#### Required work:
• A. How would you render this sentence from the reply about Nanite streaming in Spanish: "Nanite streaming, like many of the continuous streaming systems, doesn’t provide any callbacks for completion as completion is a somewhat nebulous concept to define in such a continual streaming system."
• B. Answer these questions from the reply about Nanite streaming:
(i) If a single-frame wait ends up being the same frame, what would none of the streaming systems have done yet?
(ii) What can waiting a few frames impact?
(iii) Which LOD does the reply suggest forcing after disabling Nanite on the captured mesh component?
• C. Can you pick up the reply about Nanite streaming after its last sentence and carry it on?

#### Source extract:
Hello there,
The system you are contructing seems good. Just to understand things a bit better, how are you waiting for the next frame? Depending on how, a single frame wait may actually end up being the same frame, and then none of the streaming systems would have refreshed yet. It may be the initial nanite residency that getting rendering if it’s the same frame.
One the first issue, with tradition mesh streaming, a forced LOD would be ideal, but with Nanite, that’s more complicated. Nanite streaming, like many of the continuous streaming systems, doesn’t provide any callbacks for completion as completion is a somewhat nebulous concept to define in such a continual streaming system. Waiting a few frames isn’t a bad option -- what your doing, in essence, is waiting for Nanite to reach a steady state -- but it can impact user experience. Depending on your fallback settings, disabling nanite on the captured mesh component and forcing LOD0 might actually be the best option to immediately have the mesh at full LOD.

#### Listed entries:
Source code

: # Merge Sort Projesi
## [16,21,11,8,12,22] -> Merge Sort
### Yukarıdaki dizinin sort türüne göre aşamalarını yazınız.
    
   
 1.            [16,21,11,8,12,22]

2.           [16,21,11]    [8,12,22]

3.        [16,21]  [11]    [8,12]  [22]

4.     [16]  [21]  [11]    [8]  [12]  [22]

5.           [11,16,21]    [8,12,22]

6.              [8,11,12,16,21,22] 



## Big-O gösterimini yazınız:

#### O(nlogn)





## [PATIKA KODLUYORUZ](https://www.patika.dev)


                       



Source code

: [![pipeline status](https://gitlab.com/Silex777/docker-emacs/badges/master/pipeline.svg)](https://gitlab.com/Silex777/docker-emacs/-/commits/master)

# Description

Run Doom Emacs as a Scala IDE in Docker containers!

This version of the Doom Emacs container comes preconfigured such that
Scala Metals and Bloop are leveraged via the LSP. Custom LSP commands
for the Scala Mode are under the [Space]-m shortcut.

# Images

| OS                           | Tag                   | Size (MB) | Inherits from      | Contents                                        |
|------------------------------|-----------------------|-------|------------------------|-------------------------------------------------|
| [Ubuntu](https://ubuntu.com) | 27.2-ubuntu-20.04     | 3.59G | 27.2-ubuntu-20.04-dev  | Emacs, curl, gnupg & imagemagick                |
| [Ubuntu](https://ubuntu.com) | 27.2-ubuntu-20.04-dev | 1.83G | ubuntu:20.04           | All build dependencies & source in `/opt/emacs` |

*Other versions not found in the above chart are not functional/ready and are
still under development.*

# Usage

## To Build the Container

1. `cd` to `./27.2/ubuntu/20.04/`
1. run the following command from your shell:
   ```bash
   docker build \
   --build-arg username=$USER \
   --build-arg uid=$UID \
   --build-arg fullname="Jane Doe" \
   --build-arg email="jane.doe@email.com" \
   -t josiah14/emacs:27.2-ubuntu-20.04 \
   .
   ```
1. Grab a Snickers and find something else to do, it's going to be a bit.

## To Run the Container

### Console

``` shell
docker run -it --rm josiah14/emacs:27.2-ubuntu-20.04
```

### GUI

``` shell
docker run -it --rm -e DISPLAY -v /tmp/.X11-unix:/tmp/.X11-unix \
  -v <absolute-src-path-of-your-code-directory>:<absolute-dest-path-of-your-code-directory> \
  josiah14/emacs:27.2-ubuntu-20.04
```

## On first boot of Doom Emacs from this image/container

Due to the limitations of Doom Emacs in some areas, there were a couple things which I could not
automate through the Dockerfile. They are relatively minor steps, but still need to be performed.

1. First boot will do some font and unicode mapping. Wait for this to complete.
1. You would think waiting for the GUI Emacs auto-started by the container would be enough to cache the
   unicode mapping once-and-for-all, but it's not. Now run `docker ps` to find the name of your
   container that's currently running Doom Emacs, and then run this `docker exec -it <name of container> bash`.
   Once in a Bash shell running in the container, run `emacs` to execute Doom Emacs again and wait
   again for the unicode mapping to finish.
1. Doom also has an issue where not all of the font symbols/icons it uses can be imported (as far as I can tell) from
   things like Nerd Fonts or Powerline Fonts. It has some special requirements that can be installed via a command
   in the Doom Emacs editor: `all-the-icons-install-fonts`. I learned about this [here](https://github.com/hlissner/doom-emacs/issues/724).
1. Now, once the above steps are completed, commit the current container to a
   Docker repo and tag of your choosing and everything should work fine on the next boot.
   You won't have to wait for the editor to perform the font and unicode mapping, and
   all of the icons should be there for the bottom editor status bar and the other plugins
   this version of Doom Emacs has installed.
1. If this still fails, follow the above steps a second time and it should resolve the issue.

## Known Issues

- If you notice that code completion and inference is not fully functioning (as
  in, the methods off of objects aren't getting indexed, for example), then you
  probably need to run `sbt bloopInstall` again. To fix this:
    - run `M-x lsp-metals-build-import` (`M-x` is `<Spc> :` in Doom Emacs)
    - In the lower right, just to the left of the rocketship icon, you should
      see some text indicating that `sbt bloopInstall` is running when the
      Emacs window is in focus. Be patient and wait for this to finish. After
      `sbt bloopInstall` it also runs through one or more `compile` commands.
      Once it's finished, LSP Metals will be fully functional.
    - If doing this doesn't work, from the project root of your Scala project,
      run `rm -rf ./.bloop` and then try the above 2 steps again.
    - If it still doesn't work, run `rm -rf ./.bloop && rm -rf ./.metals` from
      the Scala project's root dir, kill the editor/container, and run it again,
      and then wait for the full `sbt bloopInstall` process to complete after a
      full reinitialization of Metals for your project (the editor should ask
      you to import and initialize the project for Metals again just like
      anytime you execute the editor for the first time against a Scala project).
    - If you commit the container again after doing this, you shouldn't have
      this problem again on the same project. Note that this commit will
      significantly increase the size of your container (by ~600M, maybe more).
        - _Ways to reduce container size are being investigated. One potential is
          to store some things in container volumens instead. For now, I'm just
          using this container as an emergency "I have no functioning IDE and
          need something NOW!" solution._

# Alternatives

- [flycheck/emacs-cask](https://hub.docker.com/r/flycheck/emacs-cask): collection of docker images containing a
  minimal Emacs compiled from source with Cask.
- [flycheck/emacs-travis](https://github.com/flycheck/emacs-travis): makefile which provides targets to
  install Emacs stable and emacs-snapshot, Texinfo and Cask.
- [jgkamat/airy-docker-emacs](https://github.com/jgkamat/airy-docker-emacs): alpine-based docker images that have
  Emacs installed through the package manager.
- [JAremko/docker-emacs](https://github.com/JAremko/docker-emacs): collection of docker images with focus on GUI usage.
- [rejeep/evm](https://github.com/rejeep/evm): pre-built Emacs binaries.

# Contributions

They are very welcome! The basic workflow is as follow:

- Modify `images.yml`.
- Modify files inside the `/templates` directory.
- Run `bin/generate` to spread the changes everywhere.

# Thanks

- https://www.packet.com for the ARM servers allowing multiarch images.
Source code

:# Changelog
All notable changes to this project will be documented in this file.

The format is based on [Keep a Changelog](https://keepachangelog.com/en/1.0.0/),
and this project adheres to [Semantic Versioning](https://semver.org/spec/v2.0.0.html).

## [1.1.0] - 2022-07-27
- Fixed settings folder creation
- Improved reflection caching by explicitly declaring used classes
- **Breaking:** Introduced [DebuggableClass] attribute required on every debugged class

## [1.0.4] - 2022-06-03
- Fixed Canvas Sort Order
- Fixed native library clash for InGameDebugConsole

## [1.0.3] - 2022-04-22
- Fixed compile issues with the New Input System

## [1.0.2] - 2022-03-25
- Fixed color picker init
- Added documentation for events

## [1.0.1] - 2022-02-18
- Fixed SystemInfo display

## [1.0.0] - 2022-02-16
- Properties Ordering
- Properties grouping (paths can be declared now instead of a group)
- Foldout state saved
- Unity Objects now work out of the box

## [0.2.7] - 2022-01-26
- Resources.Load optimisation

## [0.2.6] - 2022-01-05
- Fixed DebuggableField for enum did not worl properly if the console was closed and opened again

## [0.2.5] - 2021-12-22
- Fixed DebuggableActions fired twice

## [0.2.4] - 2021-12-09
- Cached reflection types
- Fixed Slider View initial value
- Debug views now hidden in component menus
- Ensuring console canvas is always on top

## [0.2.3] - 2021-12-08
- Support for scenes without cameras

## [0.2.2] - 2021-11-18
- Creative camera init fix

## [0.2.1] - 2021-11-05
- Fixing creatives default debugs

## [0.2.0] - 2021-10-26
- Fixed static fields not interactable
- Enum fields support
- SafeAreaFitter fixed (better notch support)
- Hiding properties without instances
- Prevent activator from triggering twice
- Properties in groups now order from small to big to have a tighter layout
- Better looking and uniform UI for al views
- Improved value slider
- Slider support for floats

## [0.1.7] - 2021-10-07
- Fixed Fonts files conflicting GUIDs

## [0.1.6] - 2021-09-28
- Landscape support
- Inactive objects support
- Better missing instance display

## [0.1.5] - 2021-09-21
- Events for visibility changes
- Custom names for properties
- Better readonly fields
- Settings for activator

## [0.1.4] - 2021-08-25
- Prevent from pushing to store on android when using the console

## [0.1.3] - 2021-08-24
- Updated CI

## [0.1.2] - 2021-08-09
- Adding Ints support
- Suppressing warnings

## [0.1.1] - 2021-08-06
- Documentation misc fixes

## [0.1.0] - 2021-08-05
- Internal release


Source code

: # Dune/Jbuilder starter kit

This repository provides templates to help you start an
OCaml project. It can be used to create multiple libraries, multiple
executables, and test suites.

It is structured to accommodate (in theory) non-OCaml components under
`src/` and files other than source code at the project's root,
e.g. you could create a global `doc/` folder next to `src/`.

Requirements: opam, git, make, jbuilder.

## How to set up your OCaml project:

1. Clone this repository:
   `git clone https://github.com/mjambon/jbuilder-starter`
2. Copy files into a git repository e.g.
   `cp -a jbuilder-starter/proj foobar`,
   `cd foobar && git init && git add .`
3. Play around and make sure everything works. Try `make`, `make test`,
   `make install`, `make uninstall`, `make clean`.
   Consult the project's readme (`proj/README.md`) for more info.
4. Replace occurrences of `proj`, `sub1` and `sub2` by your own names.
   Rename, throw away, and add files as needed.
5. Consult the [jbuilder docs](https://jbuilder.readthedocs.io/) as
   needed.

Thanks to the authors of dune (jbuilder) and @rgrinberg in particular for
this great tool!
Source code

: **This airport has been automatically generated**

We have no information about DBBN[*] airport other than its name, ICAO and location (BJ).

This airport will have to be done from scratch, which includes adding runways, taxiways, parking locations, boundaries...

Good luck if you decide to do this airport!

#### Results of the exercise:
• A. El streaming de Nanite, como muchos de los sistemas de streaming continuo, no proporciona ningún callback de finalización, ya que la finalización es un concepto algo difuso de definir en un sistema de streaming tan continuo.

• B.
(i) Refreshed.
(ii) User experience.
(iii) LOD0.

• C.
Textures are similar to Nanite. The Virtual Texture (VT) system is GPU-driven and continuous. Since various tiles on a given object can be at effectively any mip level and that could be steady state for the given view, completion is hard to define. These concessions do absolutely complicate tasks such as the one you are doing, especially when the capture isn’t live. Since the object is relatively small in the UI, VT being slightly behind may get masked somewhat more than Nanite, but VT does typically take a few frames to settle in.
One solution would be to use an inventory version of the material that doesn’t rely on VT. That comes with the duplication of textures, which could certainly be an issue.
Another, and this is perhaps a properly hacky solution, is to use a non-deferred capture call on the scene capture and call it multiple times in a single frame. I’m unsure if this would kick the streaming systems since the CPU doesn’t get a tick in between. This also has definite performance implications and may well hitch.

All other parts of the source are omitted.